The Craven County Board of Education voted unanimously on March 20 to authorize an upset-bid sale procedure for two parcels in Bridgeton that the board previously declared surplus.
Board members adopted a resolution that accepts an initial $200,000 cash offer from a buyer identified in the resolution as Dave Vincent and directs the superintendent to publish notice and accept upset bids under the applicable North Carolina statute. The resolution sets a 60-day closing once a final high bid is accepted and requires a 5% deposit from the initial offer and from any qualifying upset bid.
The resolution, read into the record by board staff, describes the upset-bid mechanics: interested bidders have 10 days after publication of notice to submit sealed competitive offers; a qualifying higher bid must increase the existing offer by at least 10% of the first $1,000 of the offer and 5% of the remainder, and must be accompanied by a 5% deposit. The board also reserved the right to withdraw the property from sale or reject bids before final acceptance.

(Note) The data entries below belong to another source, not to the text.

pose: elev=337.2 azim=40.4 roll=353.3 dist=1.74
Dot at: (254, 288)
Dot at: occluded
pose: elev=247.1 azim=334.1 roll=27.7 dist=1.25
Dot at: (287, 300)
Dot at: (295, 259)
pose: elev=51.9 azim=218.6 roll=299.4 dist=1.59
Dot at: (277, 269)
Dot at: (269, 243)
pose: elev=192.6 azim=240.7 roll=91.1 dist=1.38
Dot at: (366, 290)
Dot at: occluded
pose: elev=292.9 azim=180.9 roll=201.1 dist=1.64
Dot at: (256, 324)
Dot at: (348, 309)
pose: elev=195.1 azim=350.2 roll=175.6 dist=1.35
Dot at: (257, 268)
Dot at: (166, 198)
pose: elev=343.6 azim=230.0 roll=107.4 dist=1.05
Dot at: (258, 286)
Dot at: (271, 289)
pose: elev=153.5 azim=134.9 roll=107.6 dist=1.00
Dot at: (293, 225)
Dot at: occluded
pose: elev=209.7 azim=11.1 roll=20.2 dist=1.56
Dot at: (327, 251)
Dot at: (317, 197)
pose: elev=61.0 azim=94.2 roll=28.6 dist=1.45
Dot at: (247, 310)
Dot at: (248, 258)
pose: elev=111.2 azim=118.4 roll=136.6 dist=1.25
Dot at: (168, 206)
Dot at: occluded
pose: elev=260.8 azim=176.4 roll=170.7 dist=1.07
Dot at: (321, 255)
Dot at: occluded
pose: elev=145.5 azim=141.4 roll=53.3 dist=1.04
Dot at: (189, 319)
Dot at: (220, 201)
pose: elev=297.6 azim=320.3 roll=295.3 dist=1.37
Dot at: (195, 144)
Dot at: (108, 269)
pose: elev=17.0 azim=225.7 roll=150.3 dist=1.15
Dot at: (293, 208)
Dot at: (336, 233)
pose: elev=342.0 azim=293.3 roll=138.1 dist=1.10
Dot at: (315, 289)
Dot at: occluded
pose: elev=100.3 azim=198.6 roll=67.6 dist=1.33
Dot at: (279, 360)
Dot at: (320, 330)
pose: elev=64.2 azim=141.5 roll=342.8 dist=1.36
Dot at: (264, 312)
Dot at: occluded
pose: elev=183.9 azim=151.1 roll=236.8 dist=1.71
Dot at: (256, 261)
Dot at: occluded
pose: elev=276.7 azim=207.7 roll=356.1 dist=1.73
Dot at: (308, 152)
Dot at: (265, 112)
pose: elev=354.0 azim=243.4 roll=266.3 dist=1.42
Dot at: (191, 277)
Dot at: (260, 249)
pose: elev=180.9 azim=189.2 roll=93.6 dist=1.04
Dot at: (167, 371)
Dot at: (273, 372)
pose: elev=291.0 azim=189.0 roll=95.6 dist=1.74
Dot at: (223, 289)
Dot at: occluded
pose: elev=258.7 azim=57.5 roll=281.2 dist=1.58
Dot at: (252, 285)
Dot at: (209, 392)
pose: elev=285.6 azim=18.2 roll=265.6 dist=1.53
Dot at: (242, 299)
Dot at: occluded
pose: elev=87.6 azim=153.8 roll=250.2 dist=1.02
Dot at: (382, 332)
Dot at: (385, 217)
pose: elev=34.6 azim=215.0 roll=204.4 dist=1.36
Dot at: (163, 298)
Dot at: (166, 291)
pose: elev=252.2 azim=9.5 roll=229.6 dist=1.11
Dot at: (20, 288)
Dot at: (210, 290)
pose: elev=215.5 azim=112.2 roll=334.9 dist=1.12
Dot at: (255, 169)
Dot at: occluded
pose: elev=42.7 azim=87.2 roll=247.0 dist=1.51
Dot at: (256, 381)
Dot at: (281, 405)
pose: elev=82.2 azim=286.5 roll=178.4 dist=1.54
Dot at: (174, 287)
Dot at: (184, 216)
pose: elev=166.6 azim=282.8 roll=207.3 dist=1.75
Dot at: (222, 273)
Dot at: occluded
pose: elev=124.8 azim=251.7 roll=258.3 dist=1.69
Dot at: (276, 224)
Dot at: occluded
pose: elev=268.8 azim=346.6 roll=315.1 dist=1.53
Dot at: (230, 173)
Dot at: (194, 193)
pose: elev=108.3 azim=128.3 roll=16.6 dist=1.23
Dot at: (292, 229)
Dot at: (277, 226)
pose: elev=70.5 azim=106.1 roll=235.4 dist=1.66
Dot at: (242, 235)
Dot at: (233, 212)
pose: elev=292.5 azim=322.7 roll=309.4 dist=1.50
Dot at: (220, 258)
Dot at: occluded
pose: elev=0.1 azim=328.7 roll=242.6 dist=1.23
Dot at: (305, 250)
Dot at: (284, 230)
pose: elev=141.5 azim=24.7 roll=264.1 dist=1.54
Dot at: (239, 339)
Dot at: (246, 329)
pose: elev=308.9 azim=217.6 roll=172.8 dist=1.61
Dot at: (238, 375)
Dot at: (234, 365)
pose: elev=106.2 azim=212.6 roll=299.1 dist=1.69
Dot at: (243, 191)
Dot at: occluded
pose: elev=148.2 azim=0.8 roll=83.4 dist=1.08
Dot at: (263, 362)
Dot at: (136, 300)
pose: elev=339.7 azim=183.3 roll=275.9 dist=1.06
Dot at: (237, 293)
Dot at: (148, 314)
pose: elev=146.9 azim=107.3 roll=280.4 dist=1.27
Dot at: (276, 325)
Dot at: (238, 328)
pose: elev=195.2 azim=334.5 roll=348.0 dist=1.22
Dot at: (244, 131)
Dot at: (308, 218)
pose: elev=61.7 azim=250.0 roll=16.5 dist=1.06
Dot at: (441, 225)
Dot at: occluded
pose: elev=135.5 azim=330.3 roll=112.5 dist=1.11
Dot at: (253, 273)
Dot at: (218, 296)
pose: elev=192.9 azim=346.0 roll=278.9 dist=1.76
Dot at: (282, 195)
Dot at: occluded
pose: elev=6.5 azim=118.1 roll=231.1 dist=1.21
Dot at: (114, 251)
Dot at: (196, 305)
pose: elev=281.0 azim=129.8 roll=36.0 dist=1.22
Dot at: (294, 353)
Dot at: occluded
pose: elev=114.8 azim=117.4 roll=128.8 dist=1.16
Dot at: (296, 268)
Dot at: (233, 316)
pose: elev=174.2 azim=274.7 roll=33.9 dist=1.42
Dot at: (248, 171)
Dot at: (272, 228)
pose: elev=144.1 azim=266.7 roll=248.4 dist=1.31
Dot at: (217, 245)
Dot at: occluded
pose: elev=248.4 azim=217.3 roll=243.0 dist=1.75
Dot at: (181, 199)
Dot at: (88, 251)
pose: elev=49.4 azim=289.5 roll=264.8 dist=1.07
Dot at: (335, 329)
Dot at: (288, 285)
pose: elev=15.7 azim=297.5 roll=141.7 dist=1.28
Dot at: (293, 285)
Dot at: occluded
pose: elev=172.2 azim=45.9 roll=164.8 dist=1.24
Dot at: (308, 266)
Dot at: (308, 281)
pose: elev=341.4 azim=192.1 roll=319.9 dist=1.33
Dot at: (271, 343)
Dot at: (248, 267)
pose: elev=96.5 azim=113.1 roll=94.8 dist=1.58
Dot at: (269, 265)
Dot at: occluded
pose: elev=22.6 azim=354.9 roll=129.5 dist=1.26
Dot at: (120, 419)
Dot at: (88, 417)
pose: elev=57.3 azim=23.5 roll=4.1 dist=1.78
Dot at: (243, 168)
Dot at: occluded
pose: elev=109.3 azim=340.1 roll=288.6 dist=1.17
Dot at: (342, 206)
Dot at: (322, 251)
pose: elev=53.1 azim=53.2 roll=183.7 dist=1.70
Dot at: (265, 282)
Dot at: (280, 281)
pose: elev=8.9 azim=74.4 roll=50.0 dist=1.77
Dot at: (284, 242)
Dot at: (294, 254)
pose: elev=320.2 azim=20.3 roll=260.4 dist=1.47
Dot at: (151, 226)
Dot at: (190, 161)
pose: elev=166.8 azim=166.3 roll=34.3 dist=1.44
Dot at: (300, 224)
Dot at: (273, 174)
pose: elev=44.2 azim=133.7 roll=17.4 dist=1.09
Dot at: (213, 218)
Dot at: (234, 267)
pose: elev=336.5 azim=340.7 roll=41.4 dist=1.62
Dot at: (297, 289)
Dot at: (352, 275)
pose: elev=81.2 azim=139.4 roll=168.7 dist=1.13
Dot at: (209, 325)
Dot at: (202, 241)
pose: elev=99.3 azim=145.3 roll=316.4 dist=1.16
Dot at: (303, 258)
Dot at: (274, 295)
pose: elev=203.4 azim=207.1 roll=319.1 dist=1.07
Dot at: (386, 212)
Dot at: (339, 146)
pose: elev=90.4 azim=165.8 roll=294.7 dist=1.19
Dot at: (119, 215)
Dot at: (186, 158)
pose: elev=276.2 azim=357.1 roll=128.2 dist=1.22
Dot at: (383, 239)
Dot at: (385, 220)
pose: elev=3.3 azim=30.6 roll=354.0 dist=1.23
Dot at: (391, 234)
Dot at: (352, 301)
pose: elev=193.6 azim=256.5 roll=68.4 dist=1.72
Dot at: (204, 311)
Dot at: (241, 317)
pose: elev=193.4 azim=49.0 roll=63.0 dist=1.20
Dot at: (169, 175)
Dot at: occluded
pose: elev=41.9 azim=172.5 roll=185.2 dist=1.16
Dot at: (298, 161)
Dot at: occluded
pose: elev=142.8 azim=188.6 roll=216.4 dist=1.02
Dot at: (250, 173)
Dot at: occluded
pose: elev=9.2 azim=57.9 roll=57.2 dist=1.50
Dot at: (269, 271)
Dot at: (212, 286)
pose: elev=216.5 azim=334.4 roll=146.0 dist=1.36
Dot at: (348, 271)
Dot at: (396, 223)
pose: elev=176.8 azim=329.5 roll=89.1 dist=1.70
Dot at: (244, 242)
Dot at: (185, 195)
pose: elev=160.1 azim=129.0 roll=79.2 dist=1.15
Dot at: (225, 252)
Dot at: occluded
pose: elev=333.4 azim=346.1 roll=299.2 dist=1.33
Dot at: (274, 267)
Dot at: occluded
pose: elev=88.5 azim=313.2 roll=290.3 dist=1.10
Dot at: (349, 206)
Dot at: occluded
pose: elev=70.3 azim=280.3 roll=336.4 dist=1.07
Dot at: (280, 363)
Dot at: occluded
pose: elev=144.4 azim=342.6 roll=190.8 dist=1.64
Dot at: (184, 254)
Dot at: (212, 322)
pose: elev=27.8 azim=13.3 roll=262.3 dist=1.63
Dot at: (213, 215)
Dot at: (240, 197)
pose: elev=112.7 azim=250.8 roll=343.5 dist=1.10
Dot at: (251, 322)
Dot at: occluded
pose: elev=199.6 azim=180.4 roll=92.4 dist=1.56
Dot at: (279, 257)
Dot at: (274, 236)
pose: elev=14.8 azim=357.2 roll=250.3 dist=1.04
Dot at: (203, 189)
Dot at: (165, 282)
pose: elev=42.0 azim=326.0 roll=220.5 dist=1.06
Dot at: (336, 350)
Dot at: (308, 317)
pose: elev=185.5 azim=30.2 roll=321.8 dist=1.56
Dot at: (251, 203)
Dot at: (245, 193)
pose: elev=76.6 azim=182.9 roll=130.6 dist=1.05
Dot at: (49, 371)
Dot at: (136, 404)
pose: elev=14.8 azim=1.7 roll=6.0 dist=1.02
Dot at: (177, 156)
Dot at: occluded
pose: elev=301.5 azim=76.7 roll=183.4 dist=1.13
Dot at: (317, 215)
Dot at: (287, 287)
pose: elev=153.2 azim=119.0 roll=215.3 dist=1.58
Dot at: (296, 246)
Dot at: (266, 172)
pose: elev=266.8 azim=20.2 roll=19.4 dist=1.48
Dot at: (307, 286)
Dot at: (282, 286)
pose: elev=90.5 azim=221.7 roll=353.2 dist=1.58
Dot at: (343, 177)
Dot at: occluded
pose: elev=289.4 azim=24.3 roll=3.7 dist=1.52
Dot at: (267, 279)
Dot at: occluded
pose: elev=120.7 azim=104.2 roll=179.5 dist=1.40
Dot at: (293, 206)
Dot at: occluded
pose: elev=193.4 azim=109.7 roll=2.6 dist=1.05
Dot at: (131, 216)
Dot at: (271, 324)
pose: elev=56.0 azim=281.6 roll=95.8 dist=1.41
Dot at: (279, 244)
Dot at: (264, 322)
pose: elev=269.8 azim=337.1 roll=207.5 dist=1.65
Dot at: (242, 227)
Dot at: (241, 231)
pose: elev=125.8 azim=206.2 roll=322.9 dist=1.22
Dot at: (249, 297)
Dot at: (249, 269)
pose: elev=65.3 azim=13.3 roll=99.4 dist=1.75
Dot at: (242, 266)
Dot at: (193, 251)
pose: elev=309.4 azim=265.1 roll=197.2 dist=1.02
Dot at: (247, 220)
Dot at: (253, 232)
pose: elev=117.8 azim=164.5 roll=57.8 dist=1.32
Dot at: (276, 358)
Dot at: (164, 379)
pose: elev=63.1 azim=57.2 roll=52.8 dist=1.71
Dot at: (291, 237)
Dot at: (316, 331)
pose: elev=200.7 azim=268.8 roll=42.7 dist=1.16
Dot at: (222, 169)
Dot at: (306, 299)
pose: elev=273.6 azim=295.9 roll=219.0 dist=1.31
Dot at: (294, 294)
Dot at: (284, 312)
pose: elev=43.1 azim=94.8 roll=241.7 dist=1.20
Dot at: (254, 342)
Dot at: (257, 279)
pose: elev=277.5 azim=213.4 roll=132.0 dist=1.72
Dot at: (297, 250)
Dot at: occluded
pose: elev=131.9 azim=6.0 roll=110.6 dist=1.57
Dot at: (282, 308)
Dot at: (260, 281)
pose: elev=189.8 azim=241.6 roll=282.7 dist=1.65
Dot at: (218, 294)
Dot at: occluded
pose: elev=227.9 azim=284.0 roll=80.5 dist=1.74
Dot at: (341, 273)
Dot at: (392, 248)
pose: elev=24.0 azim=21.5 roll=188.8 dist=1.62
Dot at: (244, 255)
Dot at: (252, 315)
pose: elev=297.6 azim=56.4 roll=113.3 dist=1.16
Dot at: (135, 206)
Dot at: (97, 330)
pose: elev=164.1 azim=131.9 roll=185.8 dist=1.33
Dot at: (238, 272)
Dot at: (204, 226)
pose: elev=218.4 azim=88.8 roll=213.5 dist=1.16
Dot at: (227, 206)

Board member Stacy presented the resolution and the board entertained a motion “to accept the resolution as presented by Ms. Stacy.” A motion and second were recorded and the roll-call vote was unanimous: Jennifer Dacey, Amy Davis, Darlene Gibbs, Lee Kirkman, Lauren Kitsinger, Patty Mason and Lori Spies all voted yes.
Why this matters: the upset-bid process preserves the board’s ability to obtain the highest lawful offer for district-owned surplus property while complying with North Carolina statute. The resolution specifies procedural requirements — deposit, upset-bid thresholds, public notice and a 60‑day closing for the final accepted offer.
What the resolution specifies:
- Initial offer: $200,000 cash (buyer: Dave Vincent).
- Initial deposit: 5% of the offer due within five business days of the offer being received by the superintendent.
- Upset-bid period: 10 days after the public notice.
- Qualifying-bid increment: at least 10% of the first $1,000 and 5% of the remainder of the prior offer.
- Closing: the board must approve the final high offer and the buyer pays cash at closing within 60 days of board approval.
The board passed the resolution by roll-call vote and authorized district officials to execute instruments necessary to convey the property if no qualifying upset bids are received.